• YOUR INSTRUCTIONS: With the images left out, print all of the records below exactly.

*** Opening EXCERPTED RECORDS ***

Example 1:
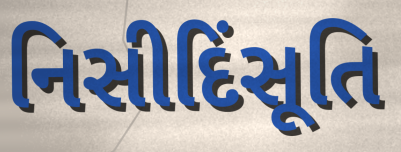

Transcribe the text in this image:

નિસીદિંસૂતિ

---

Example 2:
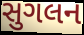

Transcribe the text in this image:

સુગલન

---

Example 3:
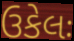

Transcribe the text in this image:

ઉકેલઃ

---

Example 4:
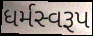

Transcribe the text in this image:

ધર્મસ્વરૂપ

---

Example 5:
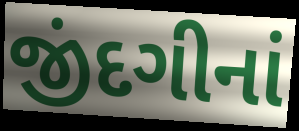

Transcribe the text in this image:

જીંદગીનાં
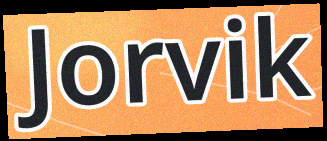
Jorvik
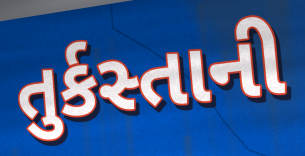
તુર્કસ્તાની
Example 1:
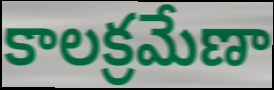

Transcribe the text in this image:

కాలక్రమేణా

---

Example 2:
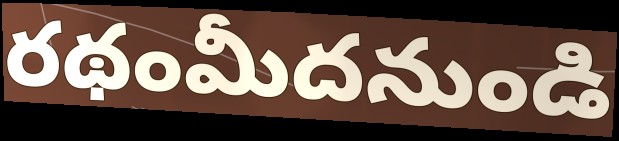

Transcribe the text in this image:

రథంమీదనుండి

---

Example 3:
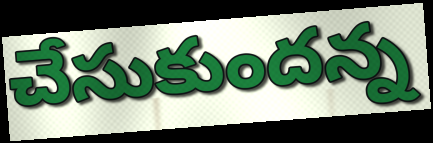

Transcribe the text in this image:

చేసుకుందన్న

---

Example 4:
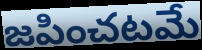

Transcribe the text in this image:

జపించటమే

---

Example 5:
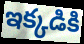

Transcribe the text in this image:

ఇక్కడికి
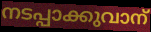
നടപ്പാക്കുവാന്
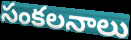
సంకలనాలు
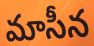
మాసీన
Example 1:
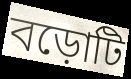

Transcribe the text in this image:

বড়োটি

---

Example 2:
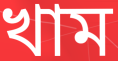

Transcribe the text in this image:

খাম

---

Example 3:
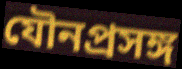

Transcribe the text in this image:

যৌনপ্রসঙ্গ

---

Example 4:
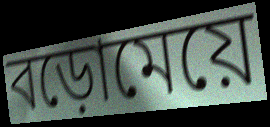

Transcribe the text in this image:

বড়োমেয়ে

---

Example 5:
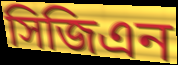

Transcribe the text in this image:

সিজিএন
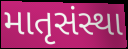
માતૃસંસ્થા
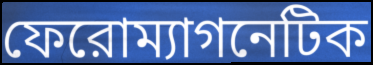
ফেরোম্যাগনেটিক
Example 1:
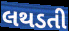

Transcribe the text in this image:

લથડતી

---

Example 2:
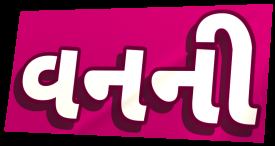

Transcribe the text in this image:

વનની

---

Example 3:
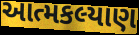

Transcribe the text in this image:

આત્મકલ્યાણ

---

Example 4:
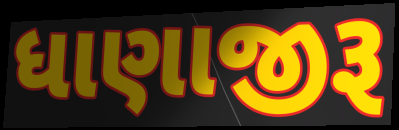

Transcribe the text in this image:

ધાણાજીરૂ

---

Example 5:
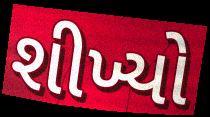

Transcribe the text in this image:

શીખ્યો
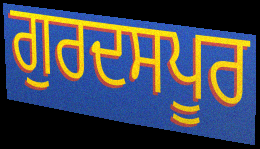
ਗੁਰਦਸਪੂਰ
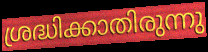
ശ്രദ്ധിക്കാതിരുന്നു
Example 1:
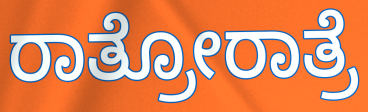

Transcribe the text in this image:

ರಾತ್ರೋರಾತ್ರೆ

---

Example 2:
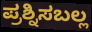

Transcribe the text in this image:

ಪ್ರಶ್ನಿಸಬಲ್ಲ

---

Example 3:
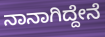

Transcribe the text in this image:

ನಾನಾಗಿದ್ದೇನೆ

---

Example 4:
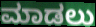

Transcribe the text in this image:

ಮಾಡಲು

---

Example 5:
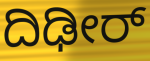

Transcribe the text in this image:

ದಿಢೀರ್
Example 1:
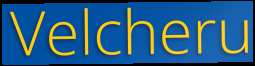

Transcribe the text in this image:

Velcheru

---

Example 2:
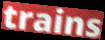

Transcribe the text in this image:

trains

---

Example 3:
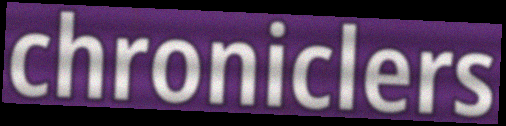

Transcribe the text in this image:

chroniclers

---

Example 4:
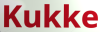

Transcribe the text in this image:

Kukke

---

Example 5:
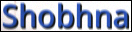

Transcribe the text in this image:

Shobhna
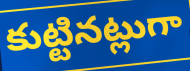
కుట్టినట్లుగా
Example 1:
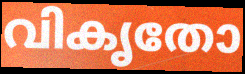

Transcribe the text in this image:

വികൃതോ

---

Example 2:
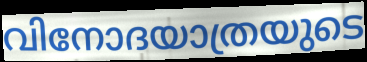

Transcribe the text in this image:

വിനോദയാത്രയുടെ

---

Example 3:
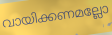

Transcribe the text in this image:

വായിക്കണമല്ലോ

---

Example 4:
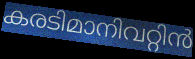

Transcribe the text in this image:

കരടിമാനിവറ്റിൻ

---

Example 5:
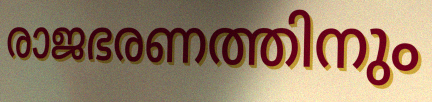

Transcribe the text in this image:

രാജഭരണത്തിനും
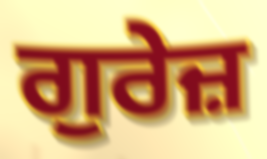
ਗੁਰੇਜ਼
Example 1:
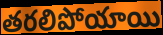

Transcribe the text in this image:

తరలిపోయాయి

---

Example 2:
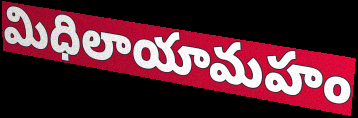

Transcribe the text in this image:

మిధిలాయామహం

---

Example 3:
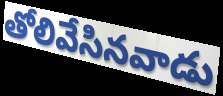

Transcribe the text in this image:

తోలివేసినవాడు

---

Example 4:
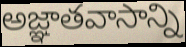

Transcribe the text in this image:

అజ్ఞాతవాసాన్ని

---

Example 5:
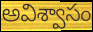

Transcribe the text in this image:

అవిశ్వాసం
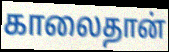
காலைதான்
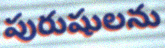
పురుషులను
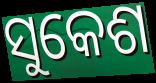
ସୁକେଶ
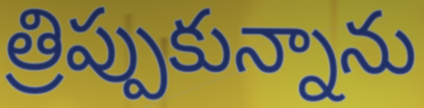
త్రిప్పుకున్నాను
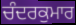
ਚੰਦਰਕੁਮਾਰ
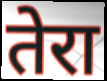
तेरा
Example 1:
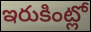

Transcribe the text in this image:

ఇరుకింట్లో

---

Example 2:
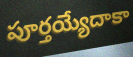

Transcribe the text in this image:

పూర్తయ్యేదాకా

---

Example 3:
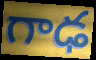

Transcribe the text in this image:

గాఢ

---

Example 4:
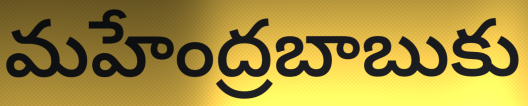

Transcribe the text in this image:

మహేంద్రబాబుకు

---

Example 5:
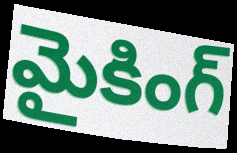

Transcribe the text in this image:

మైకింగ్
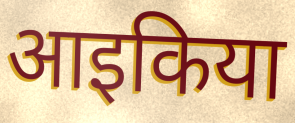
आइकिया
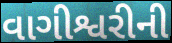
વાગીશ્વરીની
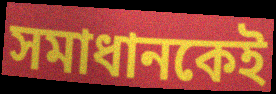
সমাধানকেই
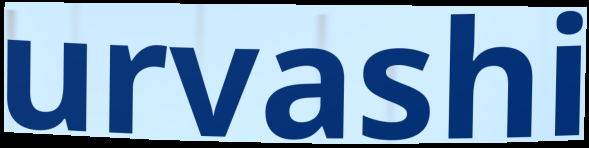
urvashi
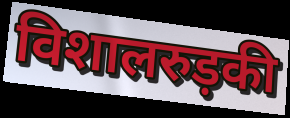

*** Closing EXCERPTED RECORDS ***

• SOLUTION FOR THIS TASK:
Example 1:

Transcribe the text in this image:

નિસીદિંસૂતિ

---

Example 2:

Transcribe the text in this image:

સુગલન

---

Example 3:

Transcribe the text in this image:

ઉકેલઃ

---

Example 4:

Transcribe the text in this image:

ધર્મસ્વરૂપ

---

Example 5:

Transcribe the text in this image:

જીંદગીનાં
Jorvik
તુર્કસ્તાની
Example 1:

Transcribe the text in this image:

కాలక్రమేణా

---

Example 2:

Transcribe the text in this image:

రథంమీదనుండి

---

Example 3:

Transcribe the text in this image:

చేసుకుందన్న

---

Example 4:

Transcribe the text in this image:

జపించటమే

---

Example 5:

Transcribe the text in this image:

ఇక్కడికి
നടപ്പാക്കുവാന്
సంకలనాలు
మాసీన
Example 1:

Transcribe the text in this image:

বড়োটি

---

Example 2:

Transcribe the text in this image:

খাম

---

Example 3:

Transcribe the text in this image:

যৌনপ্রসঙ্গ

---

Example 4:

Transcribe the text in this image:

বড়োমেয়ে

---

Example 5:

Transcribe the text in this image:

সিজিএন
માતૃસંસ્થા
ফেরোম্যাগনেটিক
Example 1:

Transcribe the text in this image:

લથડતી

---

Example 2:

Transcribe the text in this image:

વનની

---

Example 3:

Transcribe the text in this image:

આત્મકલ્યાણ

---

Example 4:

Transcribe the text in this image:

ધાણાજીરૂ

---

Example 5:

Transcribe the text in this image:

શીખ્યો
ਗੁਰਦਸਪੂਰ
ശ്രദ്ധിക്കാതിരുന്നു
Example 1:

Transcribe the text in this image:

ರಾತ್ರೋರಾತ್ರೆ

---

Example 2:

Transcribe the text in this image:

ಪ್ರಶ್ನಿಸಬಲ್ಲ

---

Example 3:

Transcribe the text in this image:

ನಾನಾಗಿದ್ದೇನೆ

---

Example 4:

Transcribe the text in this image:

ಮಾಡಲು

---

Example 5:

Transcribe the text in this image:

ದಿಢೀರ್
Example 1:

Transcribe the text in this image:

Velcheru

---

Example 2:

Transcribe the text in this image:

trains

---

Example 3:

Transcribe the text in this image:

chroniclers

---

Example 4:

Transcribe the text in this image:

Kukke

---

Example 5:

Transcribe the text in this image:

Shobhna
కుట్టినట్లుగా
Example 1:

Transcribe the text in this image:

വികൃതോ

---

Example 2:

Transcribe the text in this image:

വിനോദയാത്രയുടെ

---

Example 3:

Transcribe the text in this image:

വായിക്കണമല്ലോ

---

Example 4:

Transcribe the text in this image:

കരടിമാനിവറ്റിൻ

---

Example 5:

Transcribe the text in this image:

രാജഭരണത്തിനും
ਗੁਰੇਜ਼
Example 1:

Transcribe the text in this image:

తరలిపోయాయి

---

Example 2:

Transcribe the text in this image:

మిధిలాయామహం

---

Example 3:

Transcribe the text in this image:

తోలివేసినవాడు

---

Example 4:

Transcribe the text in this image:

అజ్ఞాతవాసాన్ని

---

Example 5:

Transcribe the text in this image:

అవిశ్వాసం
காலைதான்
పురుషులను
ସୁକେଶ
త్రిప్పుకున్నాను
ਚੰਦਰਕੁਮਾਰ
तेरा
Example 1:

Transcribe the text in this image:

ఇరుకింట్లో

---

Example 2:

Transcribe the text in this image:

పూర్తయ్యేదాకా

---

Example 3:

Transcribe the text in this image:

గాఢ

---

Example 4:

Transcribe the text in this image:

మహేంద్రబాబుకు

---

Example 5:

Transcribe the text in this image:

మైకింగ్
आइकिया
વાગીશ્વરીની
সমাধানকেই
urvashi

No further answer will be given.